Above: A picture-like point cloud capture from within AEye’s HQ.

Image Credit: AEye

“If you look at the lidar-only systems that exist today, they’re discrete systems that operate on a fixed pattern,” AEye chief of staff Blair LaCorte told VentureBeat in a phone interview. “They bring in data, but there’s no feedback loop for intelligence.”

LaCorte, the former CEO of aviation charter company XoJet and an operating partner at private equity firm TPG, said the system builds on decades of research in lidar and imaging systems. “Lidar has been around for 50 years, and the military has done a lot of iterations,” he said. “It has gotten better over the years, but hasn’t been done like this in the commercial area.”

The deluge of data collected by the lidar and camera in the iDar — in addition to feedback loops at the sensor and perception layers and in path planning software — enables the system to perceive things that conventional sensors might miss.
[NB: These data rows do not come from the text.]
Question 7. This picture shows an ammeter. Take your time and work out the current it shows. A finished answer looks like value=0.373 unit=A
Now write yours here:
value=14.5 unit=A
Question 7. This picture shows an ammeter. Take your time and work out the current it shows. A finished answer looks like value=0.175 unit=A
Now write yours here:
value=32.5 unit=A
It can identify objects with minimal structure, like a bike, brake light, or signage, and distinguish between two objects of the same color. And it is able to perceive contextual changes in the environment, like when a child turns their head before stepping out onto the street.

“We can get three [important] measurements in one [frame]: velocity, acceleration, and deceleration,” LaCorte said. “Systems with a separate radar and camera have to reinterrogate, which adds a delay.”
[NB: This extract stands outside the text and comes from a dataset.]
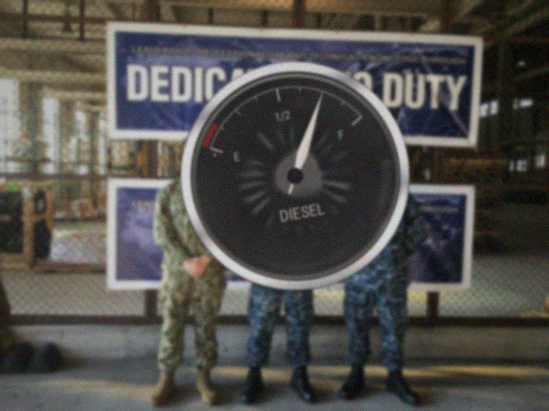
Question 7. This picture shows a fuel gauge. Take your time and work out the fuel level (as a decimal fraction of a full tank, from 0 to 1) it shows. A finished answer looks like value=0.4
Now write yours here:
value=0.75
The iDar system also affords flexibility in environment mapping. Through a software API, car manufacturers can customize the thousands of embedded machine learning algorithms in the sensor to adjust the resolution of the point cloud on the fly, depending on which objects are in range of the sensor. They can decrease the resolution of the sky while bumping up the dynamic vixel count in a pedestrian or bicyclist, for example, or lock focus on a building as the car approaches.

Altogether, AEye claims that the iDar system has 16 times greater coverage and10 times faster frame rate and is 8 to 10 times more power-efficient than competing sensors. It is also modular. Though iDar uses a custom-designed solid-state lidar system, its other components are off-the-shelf and “built for cost,” LaCorte said.

“We designed a commercial system with individual sensors,” he said. “It’s plug and play with better lasers.”

AEye, which first demonstrated its lidar technology in 2013, raised $16 million in June 2017 from Kleiner Perkins, Airbus Ventures, Intel Capital, and others. Earlier this year, AEye launched the iDAR Development Partner Program for universities and OEMs.